I sat next to a bereaved couple from Manchester who travelled to London every week to visit Doris who, they said, gave them comfort and hope. Between takes they told me that one of their three young girls had been playing near an upstairs window and fell out, impaling herself on the railings below, and dying of horrific wounds. It must have been appalling and I could only imagine their sorrow. But above all I was angry at what Doris Stokes was doing. This couple were spending money and time they clearly could ill afford, leaving their other children at home, and being deluded into thinking they were talking to their dead child. This is no way for either them or their other children to come to terms with grief.

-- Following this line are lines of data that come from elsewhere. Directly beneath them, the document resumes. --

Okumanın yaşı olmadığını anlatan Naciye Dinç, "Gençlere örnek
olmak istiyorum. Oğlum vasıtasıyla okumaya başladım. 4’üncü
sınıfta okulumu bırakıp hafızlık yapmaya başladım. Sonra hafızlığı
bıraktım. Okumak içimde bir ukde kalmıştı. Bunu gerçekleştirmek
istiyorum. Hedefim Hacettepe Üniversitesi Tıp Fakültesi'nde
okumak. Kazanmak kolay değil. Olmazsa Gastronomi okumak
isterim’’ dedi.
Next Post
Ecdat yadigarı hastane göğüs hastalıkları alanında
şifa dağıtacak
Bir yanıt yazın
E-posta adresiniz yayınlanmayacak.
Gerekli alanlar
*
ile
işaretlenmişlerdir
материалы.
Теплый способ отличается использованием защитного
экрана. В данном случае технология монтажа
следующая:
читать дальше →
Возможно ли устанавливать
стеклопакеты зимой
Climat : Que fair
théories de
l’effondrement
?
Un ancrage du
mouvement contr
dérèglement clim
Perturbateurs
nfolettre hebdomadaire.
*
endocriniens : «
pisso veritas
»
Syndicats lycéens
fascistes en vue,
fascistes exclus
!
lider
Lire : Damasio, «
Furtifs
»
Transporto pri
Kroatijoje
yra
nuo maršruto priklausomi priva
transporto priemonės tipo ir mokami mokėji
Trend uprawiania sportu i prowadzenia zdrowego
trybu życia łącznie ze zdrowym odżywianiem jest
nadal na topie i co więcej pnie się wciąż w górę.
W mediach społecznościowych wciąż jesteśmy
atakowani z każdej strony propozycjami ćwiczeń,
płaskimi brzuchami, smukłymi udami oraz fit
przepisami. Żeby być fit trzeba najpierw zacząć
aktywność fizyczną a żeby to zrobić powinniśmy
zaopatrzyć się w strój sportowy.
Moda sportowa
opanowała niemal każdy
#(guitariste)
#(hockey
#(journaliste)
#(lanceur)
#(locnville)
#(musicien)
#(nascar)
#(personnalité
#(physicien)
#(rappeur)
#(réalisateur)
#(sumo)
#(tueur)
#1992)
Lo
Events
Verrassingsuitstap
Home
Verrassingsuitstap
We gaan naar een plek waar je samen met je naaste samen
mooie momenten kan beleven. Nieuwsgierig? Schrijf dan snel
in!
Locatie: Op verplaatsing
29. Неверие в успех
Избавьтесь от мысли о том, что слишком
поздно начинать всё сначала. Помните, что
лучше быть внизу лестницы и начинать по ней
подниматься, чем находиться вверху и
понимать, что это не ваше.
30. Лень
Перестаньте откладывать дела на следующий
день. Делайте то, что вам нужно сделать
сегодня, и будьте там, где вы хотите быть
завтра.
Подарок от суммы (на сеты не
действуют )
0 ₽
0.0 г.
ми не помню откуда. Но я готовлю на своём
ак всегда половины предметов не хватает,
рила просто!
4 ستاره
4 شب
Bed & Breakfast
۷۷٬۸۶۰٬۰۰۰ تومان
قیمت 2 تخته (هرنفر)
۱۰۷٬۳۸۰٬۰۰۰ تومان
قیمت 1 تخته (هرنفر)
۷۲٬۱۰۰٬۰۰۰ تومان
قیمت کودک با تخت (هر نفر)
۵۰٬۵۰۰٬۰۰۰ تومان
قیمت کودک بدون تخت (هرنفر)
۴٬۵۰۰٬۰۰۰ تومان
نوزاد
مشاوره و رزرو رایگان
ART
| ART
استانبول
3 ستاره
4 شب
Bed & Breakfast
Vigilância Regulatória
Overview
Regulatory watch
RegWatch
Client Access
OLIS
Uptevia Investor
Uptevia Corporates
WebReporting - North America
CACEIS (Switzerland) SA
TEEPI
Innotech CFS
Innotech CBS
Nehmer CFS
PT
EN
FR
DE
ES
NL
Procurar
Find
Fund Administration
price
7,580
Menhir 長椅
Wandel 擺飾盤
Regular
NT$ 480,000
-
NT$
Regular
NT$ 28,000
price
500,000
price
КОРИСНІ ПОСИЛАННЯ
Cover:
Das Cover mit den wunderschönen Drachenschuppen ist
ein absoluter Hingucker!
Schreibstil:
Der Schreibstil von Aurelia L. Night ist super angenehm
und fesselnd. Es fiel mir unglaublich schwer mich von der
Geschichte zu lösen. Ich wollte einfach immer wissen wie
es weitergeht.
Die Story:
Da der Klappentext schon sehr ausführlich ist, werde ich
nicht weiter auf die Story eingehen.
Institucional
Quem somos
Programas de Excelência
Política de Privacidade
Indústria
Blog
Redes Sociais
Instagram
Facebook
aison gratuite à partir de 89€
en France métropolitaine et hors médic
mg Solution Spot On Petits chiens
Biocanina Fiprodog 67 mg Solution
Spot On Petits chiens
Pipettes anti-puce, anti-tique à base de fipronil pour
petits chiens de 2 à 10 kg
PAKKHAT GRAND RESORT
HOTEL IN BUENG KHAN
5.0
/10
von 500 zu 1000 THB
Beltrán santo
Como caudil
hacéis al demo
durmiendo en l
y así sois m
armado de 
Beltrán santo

Doris Stokes died a few years later and the critics revealed how she had used all the same old shoddy tricks, even using accomplices to make her séances more impressive. Yet many people still remember her warmly as the best medium of her generation.
Among all the hundreds of mediums, psychics and Tarot and I-Ching readers I met, I think the vast majority were sincere, and honestly believed that they were doing more than cold reading or using their intuition.
Nevertheless this does not change the fact that they are making false claims, defrauding people of vast sums of money and convincing people that it's all right to believe something just because you feel deeply that it's true.
I met people addicted to their favourite psychics - people who would not make decisions without consulting their astrologer, and people who were terrified because of false predictions some reader had given them. In a stressful and unpredictable world it's understandable that people turn to those who can offer them false guidance but I've seen too many horrible outcomes to think it's just a bit of harmless fun.
After all those years of research I try not to get involved any more. I find it too upsetting. It's amazing how unpopular you become by trying to tell the truth, and how little effect experiments and evidence have on the exploitative and money-making New Age world. So good luck, Richard! I hope you won't get too depressed by it all.